- Born: Juliet Claire Morris 26 April 1965 (age 61) London, England
- Education: University of Hull
- Occupations: Journalist, newsreader and television presenter
- Years active: 1989–present
- Employer: BBC

= Juliet Morris =

British television presenter (born 1965)

Juliet Morris (born 26 April 1965) is a British television presenter.

==Early life==
Morris was educated at Lady Eleanor Holles School, an independent school for girls in Hampton in West London, where she recalled the difficulties of being left-handed. At the age of eleven, she moved to a private school (St Margarets, Exeter) when her family settled in Devon.
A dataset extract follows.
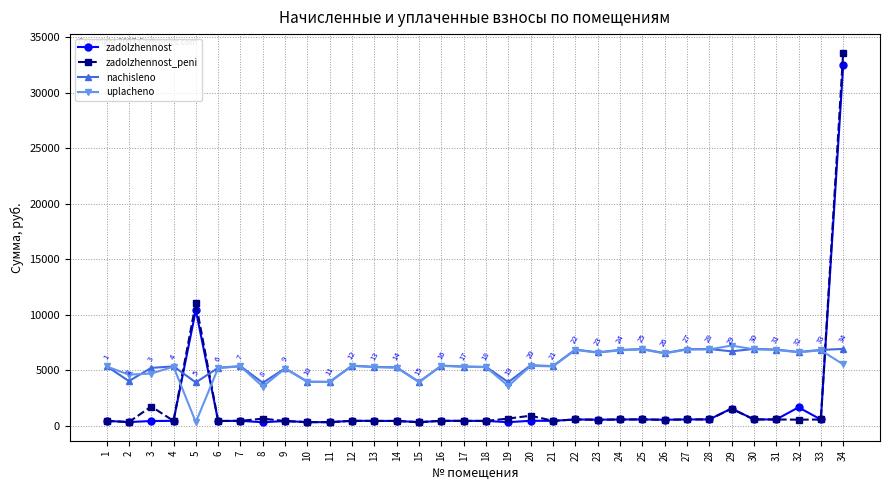

What is the difference between the maximum and minimum values in the zadolzhennost_peni series?

33274.3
She graduated from the University of Hull in 1986 having studied English and Drama.

==Broadcasting career==
Following a spell on BBC South West's Spotlight, Morris went on to join the BBC children's news show Newsround in 1990. She left the show in 1995 to present BBC Breakfast News for three years. She has since presented The Heaven and Earth Show. She was also the main presenter for the Here and Now current affairs programme and co-presented the programme 999, alongside Michael Buerk.
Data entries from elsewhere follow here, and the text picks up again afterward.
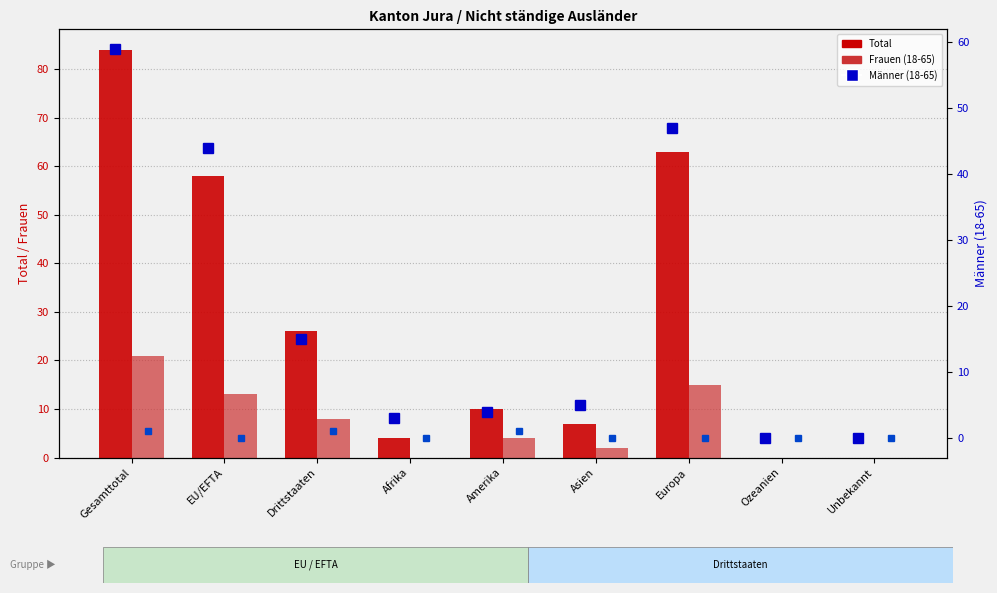

Reading left to right, list all the values displayed in this chart.

Total: 84	58	26	4	10	7	63	0	0
Frauen (18-65): 21	13	8	0	4	2	15	0	0
Männer (18-65): 59	44	15	3	4	5	47	0	0
6-15 Jahre: 1	0	1	0	1	0	0	0	0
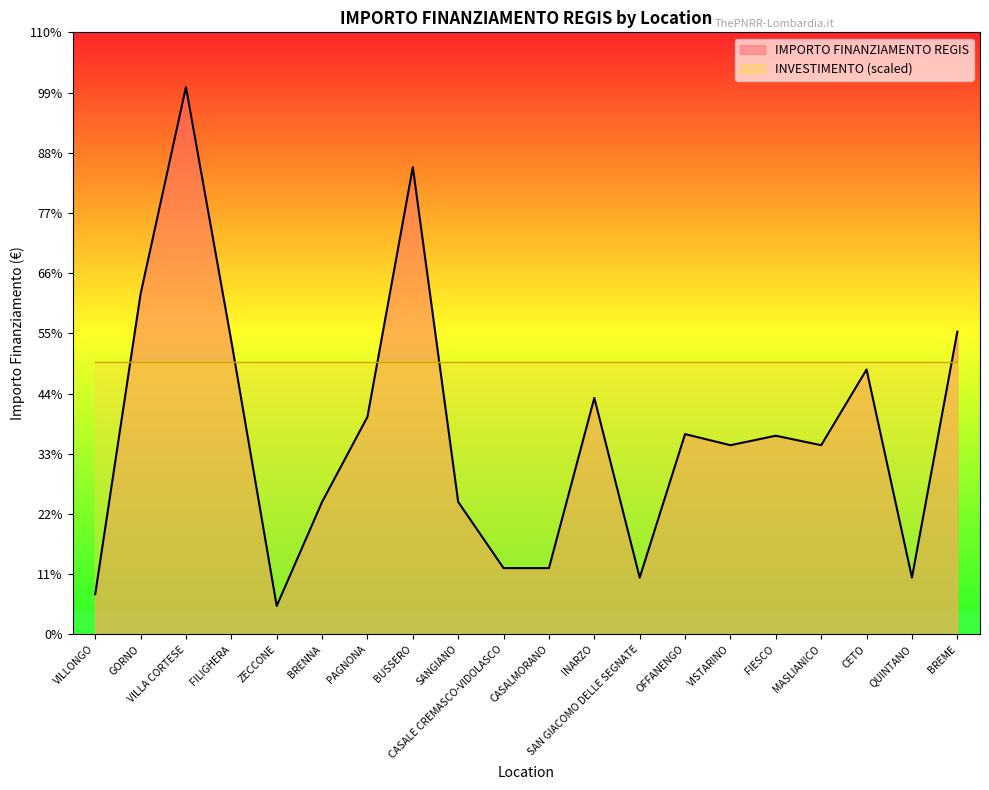

What is the ratio of the value at FIESCO to the value at CETO?

0.8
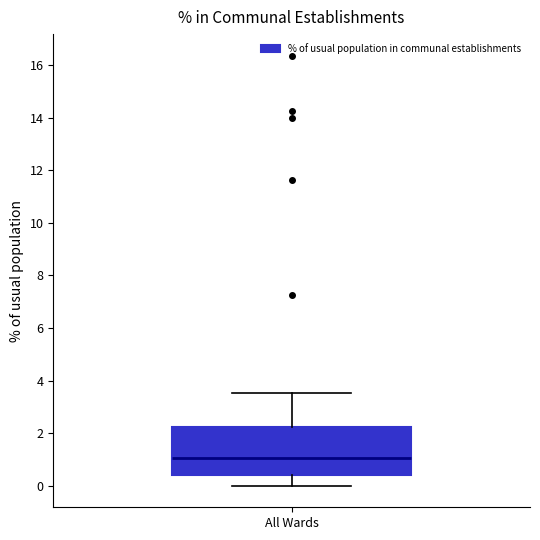

Read this box plot against the y-axis: the position of the median line, the range covered by the box, and the ends of both whiskers. The values are not printed on the chart, so give them approximately, as read against the axis.

median 1.0, box 0.4 to 2.2, whiskers 0.0 to 3.6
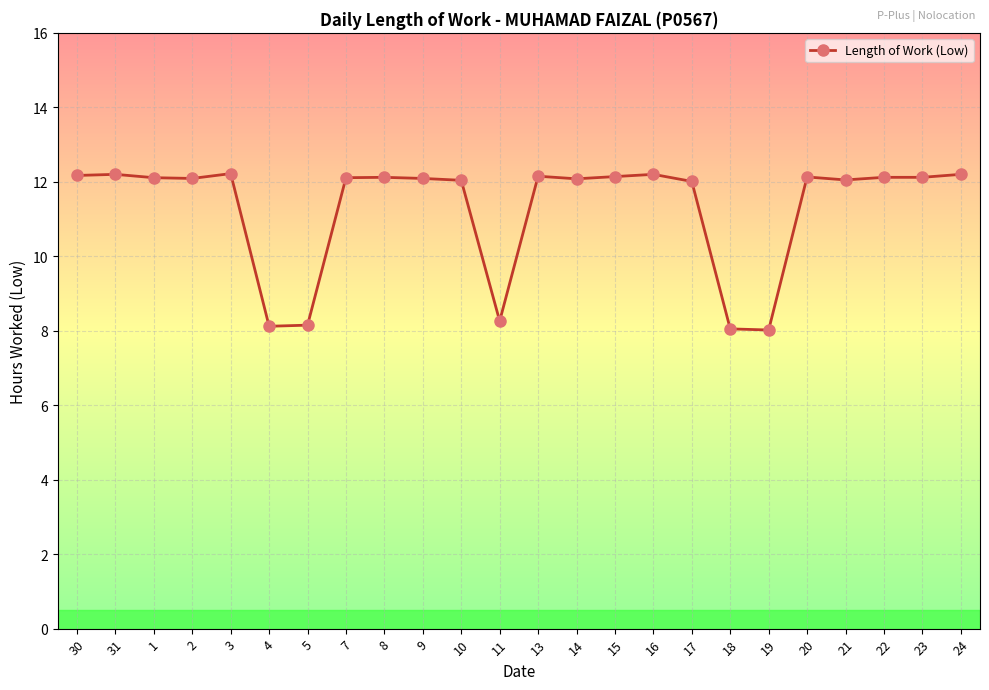

Is it true that the value at 13 is 12.2?

True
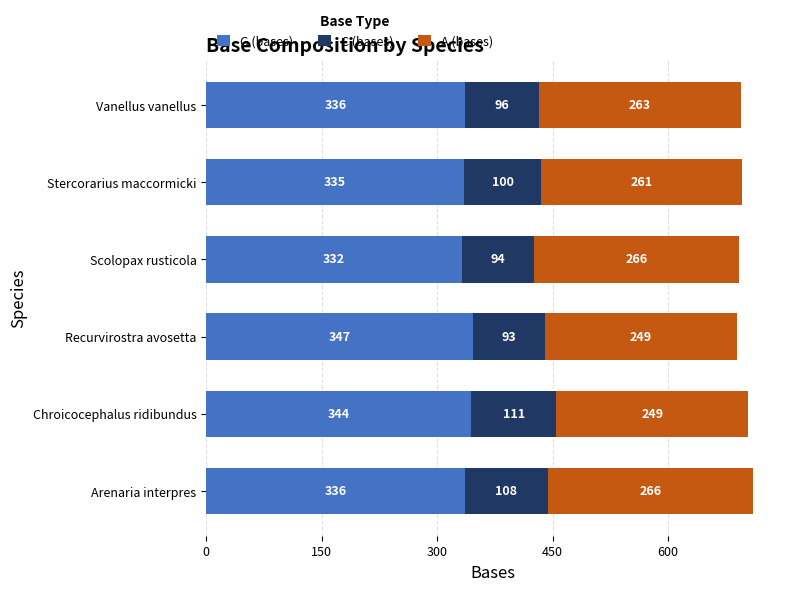

How many data points in G (bases) are less than 336?

2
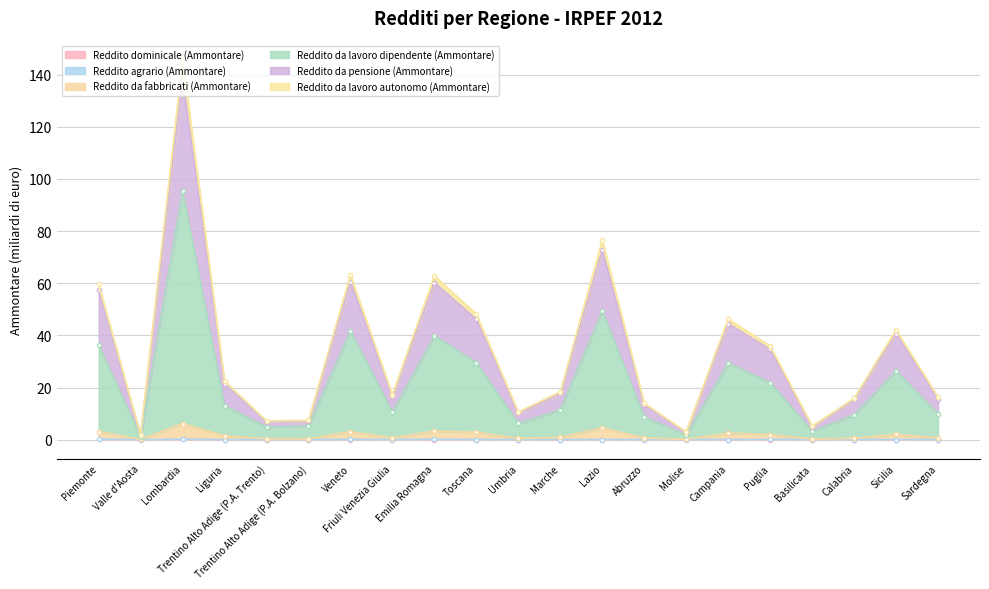

Is it true that Reddito agrario (Ammontare) equals 0.0 at Trentino Alto Adige (P.A. Trento)?

False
She was also the presenter of BBC's The House Detectives (1997–2000) on which she and a team of experts, led by Dan Cruickshank, investigated the histories of houses belonging to members of the public. She presented the BBC overseas property show Uncharted Territory (2006 and 2007) and she was formerly a reporter on Countryfile.

In 1998, she made a report for Panorama on suicide among young men, during which she revealed that her younger brother, Edward, had committed suicide in 1994 at the age of 24.